Just to explain basically the problem is when I am getting off the brakes & then moving my foot over to the accelerator. The ATTESSA controller I have ordered hasn't turned up yet so the car is still suffering from a lack of traction in second gear (& third) - hence the need to try & carry some speed across the apex.

Anyway, from your list:

Front is high enough that it should not run out of travel. I will give the cable ties a shot but thew Collie circuit is pretty bumpy so the bump stops tend to get used anyway.

I have zero toe presently at the front. Is there a X turns of the thread approx equals Ymm toe?

Wanneroo is all third gear except for the short circuit which has only one second gear corner. Problem isn't so bad on third gear corners. I have to get it pretty badly wrong to get a good amount of shudder whereas it is nearly always present on the tighter stuff.

I was thinking about chucking a harder front sway bar setting ont he front in the off chance the anti roll will keep the camber more correct & help front grip. I love the way stuff works completely backwards sometimes. The front bar is presently full soft. Rear bar was a Whitleine on full hard but I put a Cusco item in which isn't adjustable until I get some bits made.

As much as anything I guess I was curious to see who else may have come across this.

Thanks Gary.

Just to explain basically the problem is when I am getting off the brakes & then moving my foot over to the accelerator. The ATTESSA controller I have ordered hasn't turned up yet so the car is still suffering from a lack of traction in second gear (& third) - hence the need to try & carry some speed across the apex.

Anyway, from your list:

Front is high enough that it should not run out of travel. I will give the cable ties a shot but thew Collie circuit is pretty bumpy so the bump stops tend to get used anyway.

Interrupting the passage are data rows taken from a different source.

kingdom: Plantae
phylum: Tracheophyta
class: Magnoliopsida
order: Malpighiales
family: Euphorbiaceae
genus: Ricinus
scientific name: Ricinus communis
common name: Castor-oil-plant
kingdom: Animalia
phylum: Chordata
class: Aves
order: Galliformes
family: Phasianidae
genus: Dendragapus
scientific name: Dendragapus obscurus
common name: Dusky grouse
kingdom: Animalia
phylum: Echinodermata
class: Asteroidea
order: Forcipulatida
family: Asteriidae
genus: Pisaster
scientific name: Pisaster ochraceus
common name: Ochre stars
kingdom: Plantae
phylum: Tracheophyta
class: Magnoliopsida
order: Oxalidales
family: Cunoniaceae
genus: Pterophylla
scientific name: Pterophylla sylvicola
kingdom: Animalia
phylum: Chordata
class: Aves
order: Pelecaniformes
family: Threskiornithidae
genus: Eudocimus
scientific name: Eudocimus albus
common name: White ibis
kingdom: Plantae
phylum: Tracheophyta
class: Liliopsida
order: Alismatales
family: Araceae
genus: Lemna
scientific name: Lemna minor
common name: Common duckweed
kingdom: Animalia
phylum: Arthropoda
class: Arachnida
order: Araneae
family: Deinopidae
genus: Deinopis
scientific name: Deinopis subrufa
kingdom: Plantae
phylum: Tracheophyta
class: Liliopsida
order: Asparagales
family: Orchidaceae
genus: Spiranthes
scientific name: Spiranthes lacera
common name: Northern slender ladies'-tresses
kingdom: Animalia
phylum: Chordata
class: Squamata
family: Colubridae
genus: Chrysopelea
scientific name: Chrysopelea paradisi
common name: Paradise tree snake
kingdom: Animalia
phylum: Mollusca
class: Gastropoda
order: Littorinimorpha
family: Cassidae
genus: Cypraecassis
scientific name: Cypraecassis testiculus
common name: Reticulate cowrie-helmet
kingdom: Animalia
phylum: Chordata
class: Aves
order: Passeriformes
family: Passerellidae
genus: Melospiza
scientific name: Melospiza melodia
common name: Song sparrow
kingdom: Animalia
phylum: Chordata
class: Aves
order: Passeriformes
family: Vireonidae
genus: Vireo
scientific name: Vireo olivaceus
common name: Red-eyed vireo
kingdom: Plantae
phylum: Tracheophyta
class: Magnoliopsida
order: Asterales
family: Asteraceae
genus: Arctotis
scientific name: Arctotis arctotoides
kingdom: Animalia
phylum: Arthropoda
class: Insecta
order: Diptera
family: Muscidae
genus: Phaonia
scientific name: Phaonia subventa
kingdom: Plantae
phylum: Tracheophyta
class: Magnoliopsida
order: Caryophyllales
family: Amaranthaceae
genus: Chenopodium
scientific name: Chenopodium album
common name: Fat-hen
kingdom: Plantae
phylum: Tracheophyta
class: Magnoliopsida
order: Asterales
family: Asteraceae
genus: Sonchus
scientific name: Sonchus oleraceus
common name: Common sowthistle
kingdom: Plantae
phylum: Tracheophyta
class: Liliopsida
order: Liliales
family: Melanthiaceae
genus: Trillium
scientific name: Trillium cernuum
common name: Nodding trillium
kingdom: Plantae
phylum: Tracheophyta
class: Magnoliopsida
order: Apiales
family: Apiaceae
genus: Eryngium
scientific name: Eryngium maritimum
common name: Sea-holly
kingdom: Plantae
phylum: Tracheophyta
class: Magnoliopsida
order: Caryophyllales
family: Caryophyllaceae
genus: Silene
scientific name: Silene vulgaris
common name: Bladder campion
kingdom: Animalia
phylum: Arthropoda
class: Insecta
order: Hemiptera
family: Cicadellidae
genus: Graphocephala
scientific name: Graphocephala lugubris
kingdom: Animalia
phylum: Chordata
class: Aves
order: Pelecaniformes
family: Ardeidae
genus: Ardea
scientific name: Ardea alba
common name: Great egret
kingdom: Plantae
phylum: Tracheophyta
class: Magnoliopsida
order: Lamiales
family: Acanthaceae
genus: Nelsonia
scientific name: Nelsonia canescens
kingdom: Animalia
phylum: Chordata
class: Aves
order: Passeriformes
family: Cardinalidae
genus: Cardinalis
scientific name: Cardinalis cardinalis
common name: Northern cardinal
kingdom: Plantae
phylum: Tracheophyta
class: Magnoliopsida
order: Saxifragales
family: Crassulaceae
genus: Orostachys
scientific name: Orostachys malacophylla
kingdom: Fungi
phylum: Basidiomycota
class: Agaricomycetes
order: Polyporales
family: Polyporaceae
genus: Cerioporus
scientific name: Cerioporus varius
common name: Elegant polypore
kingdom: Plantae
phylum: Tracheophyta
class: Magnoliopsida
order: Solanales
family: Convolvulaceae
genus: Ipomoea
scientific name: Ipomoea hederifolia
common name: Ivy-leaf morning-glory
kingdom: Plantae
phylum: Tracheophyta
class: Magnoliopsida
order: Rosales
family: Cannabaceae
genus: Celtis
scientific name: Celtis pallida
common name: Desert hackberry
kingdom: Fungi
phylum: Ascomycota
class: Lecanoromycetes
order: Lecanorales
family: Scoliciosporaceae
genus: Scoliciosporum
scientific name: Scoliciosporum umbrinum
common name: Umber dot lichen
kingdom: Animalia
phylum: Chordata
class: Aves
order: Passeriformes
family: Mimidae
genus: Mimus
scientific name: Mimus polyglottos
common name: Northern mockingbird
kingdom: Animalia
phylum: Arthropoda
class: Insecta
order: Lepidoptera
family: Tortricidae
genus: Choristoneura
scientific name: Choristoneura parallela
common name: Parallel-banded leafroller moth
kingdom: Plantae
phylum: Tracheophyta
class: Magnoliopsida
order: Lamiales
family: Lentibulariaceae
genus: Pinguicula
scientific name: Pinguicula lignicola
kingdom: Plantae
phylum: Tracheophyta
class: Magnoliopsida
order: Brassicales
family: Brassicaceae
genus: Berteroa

I have zero toe presently at the front. Is there a X turns of the thread approx equals Ymm toe?

Wanneroo is all third gear except for the short circuit which has only one second gear corner. Problem isn't so bad on third gear corners. I have to get it pretty badly wrong to get a good amount of shudder whereas it is nearly always present on the tighter stuff.

I was thinking about chucking a harder front sway bar setting ont he front in the off chance the anti roll will keep the camber more correct & help front grip. I love the way stuff works completely backwards sometimes. The front bar is presently full soft. Rear bar was a Whitleine on full hard but I put a Cusco item in which isn't adjustable until I get some bits made.

As much as anything I guess I was curious to see who else may have come across this.

I always try and not use the bump stops, except for the larger ripple strip bashing. For toe adjustment, around 1 turn = 2 mm, close enough to test anyway. From memory, the off the shelf Cusco rear bar is too soft as it designed to run with the high (Jap style) rear spring rates.

The race team drivers tell me that there should be zero time between brakes and accelerator, I'm not that good though. The reasoning is when you take your foot off the brake it removes some weight off the front wheels, hence reduces their grip. With judicious use of the accelerator you can balance the front grip, Plus, in a GTR, some torque transmission to the front wheels increases their steering effect in comparison to free wheeling (on overrun/accelerator off). They seem to have some success with that technique and it is technically correct, I'm personally not good enough to achieve that sort of control, so I settle for a much simpler slow in fast out.

Cheers

gary

The bar I got was stiffer than the Whitleine one I had. It can be made stiffer again when I finish the drawing/machining/welding. When I say I will finish it, I mean when I get someone else to.

I can't do the left foot braking thing in a Skyline. All I get is a massive cramp in my leg anytime I try it.

So the time it just the gap between bleeding the last of the retardation off the brakes & feeding power in. Not long but you notice it when the car starts to carry on. Driving a race car is supposed to be about maximising acceleration in the chosen direction. Unfortunately for me it is mostly about not fking up.